TEXT PROVIDED
— START —
For the 1,410 middle school cohort students, the hierarchical multiple regression that controlled for 
student’s demographic characteristics and their 2010-2011 mathematics EOG scaled scores (Block 3) 
explained 63% of the total variance (R2) in students’ 2013-2014 mathematics EOG scaled scores (see 
Table 57). The addition of the student’s Phase to the model did not increase the percentage of variance 
accounted for, and Phase was a statistically significant predictor of 2013-2014 mathematics scaled 
scores (B= 0.04, t = 2.53, p = 0.011). 


The overall ANCOVA analysis (See Table 58) revealed that there was a statistically significant difference 
in students’ 2013-2014 mathematics EOG scaled scores between Phase 1 and Phase 2 middle school 
cohort students in the aggregate (F (1, 1403) = 6.42, p = 0.011, g = 0.10, PR = 54), but the effect size (g 
= 0.10) favoring Phase 1 students was not substantively important according to WWC guidelines.
— END —
INFORMATION SHOWN
— START —
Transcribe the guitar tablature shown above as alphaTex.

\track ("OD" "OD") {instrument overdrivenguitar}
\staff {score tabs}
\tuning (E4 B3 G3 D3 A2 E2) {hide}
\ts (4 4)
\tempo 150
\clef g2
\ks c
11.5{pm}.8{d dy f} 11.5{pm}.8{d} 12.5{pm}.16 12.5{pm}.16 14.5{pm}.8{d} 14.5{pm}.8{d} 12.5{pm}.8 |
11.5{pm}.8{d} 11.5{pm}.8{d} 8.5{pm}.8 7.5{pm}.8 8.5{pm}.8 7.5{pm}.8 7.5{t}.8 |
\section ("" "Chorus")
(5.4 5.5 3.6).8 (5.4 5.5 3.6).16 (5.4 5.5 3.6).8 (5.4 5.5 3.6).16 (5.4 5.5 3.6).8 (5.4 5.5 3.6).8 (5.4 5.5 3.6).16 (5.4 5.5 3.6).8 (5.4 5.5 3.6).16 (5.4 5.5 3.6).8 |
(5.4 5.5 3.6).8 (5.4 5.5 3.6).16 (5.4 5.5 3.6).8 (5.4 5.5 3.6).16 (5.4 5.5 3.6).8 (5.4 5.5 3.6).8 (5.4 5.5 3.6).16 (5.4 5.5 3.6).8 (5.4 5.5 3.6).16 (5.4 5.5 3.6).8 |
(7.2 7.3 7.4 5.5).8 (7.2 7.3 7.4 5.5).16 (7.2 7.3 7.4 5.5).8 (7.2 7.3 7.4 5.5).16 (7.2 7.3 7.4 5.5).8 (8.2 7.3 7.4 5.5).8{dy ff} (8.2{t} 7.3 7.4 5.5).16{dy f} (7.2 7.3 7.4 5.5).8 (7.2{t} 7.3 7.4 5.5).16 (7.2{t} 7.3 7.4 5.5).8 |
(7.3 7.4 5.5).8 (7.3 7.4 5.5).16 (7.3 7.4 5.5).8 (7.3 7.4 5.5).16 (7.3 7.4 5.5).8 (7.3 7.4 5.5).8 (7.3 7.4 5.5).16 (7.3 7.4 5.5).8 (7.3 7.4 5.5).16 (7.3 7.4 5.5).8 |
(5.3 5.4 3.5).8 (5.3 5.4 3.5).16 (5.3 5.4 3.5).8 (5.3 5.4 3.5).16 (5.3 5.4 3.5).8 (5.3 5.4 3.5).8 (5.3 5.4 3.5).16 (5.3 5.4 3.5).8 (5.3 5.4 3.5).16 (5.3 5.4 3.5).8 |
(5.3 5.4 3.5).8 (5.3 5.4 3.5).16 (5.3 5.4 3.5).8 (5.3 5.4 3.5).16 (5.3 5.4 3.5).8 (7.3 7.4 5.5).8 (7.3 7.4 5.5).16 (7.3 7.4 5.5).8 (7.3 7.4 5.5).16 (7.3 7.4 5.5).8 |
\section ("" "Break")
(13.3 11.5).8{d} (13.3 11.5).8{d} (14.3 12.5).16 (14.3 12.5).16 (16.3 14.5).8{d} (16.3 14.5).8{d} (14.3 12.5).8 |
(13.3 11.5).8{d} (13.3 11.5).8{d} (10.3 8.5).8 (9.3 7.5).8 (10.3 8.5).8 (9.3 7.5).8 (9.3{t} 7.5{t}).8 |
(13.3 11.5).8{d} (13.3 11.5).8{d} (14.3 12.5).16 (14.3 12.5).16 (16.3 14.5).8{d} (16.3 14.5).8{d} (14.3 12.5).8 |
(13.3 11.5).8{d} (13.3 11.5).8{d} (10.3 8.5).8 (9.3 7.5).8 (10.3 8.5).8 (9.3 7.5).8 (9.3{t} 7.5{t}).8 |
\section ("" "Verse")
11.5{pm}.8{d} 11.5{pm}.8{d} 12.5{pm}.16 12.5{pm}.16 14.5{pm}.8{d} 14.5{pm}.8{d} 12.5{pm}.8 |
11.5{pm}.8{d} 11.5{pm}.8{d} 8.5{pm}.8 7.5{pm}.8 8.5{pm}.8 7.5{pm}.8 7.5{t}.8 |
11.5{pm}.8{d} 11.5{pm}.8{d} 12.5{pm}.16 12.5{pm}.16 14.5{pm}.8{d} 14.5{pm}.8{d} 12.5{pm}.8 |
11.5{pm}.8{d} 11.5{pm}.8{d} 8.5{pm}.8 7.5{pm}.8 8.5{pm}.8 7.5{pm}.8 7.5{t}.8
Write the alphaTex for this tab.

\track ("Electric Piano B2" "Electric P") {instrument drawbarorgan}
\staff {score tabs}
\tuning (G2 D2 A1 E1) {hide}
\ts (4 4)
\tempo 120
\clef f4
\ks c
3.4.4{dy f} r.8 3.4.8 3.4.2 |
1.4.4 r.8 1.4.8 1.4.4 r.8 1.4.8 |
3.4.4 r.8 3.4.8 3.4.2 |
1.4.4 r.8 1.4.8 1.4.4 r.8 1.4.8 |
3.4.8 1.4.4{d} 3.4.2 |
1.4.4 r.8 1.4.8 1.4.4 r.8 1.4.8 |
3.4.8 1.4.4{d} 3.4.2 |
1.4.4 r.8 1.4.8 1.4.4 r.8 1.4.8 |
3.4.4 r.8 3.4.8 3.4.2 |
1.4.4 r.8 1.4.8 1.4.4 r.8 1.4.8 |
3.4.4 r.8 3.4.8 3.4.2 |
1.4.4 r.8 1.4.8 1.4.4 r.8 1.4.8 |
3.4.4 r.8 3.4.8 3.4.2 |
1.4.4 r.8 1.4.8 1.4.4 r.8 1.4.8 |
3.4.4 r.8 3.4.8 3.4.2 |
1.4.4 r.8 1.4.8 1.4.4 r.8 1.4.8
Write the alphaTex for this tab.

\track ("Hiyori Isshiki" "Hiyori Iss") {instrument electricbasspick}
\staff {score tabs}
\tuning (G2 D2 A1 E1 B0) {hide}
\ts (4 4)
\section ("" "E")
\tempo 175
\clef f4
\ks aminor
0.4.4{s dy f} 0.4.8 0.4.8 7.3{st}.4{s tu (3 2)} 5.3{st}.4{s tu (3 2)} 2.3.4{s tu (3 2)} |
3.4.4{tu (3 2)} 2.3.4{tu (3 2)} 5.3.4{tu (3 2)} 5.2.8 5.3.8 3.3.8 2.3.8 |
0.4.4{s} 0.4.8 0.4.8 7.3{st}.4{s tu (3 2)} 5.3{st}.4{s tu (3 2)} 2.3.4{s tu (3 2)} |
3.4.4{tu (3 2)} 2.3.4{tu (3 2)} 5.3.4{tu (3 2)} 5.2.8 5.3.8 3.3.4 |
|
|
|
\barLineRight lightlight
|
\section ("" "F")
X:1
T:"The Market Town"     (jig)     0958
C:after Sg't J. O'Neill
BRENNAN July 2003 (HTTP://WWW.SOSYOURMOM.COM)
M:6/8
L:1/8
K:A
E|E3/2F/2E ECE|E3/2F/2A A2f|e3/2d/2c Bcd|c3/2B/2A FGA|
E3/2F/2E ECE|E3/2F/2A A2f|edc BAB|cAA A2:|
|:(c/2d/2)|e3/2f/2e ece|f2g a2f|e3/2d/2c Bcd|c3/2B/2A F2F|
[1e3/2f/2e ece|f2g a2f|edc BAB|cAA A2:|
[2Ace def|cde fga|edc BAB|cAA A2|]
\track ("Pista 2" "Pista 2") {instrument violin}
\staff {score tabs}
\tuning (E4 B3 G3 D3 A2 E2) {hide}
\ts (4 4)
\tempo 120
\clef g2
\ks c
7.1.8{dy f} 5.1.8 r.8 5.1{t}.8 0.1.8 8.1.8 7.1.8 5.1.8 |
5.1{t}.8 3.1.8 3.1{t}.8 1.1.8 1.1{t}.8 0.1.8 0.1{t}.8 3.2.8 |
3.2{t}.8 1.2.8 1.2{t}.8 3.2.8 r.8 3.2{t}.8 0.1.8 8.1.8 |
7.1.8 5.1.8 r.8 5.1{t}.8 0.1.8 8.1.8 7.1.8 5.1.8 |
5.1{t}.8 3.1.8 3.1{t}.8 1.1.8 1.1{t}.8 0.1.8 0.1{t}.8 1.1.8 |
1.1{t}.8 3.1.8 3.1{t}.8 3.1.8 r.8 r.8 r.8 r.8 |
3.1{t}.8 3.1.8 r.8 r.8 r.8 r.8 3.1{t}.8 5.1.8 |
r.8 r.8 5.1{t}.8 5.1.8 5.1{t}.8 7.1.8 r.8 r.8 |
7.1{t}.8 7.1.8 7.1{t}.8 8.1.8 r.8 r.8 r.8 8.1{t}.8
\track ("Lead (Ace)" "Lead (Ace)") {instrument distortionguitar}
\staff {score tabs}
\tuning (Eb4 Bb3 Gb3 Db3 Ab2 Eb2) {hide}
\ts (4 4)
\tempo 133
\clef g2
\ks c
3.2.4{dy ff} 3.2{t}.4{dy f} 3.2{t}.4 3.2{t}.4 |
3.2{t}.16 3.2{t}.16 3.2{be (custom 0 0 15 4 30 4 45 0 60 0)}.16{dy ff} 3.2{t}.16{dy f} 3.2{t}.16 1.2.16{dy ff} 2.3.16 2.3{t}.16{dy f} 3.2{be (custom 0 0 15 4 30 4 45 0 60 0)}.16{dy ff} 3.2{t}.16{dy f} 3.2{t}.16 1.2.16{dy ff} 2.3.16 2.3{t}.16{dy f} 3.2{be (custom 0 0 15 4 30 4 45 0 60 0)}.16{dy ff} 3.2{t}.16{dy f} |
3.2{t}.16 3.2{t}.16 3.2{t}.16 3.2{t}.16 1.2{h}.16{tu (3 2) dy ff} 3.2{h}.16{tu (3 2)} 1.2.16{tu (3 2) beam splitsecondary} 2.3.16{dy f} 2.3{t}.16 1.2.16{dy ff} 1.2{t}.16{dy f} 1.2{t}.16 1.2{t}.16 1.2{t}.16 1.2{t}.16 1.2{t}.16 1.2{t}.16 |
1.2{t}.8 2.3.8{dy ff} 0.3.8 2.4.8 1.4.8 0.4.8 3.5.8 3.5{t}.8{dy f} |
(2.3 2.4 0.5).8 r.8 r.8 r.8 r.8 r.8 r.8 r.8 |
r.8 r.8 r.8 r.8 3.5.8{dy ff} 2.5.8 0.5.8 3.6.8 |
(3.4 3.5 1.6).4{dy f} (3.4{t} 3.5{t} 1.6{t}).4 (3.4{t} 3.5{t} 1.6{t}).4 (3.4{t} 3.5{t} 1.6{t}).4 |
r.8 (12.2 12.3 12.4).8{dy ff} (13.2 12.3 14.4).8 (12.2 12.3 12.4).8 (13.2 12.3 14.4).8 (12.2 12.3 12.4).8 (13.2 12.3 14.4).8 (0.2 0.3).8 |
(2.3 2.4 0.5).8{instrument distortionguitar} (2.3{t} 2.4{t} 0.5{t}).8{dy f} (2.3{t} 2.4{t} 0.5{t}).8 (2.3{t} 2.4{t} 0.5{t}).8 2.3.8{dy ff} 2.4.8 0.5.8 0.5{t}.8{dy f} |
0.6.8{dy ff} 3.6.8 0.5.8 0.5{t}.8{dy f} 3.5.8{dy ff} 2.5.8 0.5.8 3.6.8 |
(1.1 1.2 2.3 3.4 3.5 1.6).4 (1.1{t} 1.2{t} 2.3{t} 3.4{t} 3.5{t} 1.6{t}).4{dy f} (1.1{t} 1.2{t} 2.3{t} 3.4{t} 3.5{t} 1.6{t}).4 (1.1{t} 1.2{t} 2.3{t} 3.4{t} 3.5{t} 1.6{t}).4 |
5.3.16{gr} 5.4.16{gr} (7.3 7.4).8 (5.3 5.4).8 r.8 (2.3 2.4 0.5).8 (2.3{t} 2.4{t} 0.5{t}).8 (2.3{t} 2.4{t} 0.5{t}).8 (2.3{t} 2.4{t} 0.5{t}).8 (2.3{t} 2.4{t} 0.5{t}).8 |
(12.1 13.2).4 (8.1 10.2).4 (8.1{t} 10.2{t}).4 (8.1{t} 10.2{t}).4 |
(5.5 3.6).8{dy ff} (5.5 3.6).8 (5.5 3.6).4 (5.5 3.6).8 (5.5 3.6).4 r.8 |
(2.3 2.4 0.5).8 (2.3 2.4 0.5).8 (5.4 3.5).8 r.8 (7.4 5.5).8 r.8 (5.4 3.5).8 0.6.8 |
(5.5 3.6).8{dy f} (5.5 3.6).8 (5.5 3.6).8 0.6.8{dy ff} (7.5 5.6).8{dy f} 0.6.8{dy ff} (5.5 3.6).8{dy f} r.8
— END —
EXERCISE DESCRIPTION
Transcribe the passage on the middle school cohort's mathematics scores between "For the 1,410" and "p = 0.011).", inclusive.

WRITTEN RESPONSE
For the 1,410 middle school cohort students, the hierarchical multiple regression that controlled for 
student’s demographic characteristics and their 2010-2011 mathematics EOG scaled scores (Block 3) 
explained 63% of the total variance (R2) in students’ 2013-2014 mathematics EOG scaled scores (see 
Table 57). The addition of the student’s Phase to the model did not increase the percentage of variance 
accounted for, and Phase was a statistically significant predictor of 2013-2014 mathematics scaled 
scores (B= 0.04, t = 2.53, p = 0.011).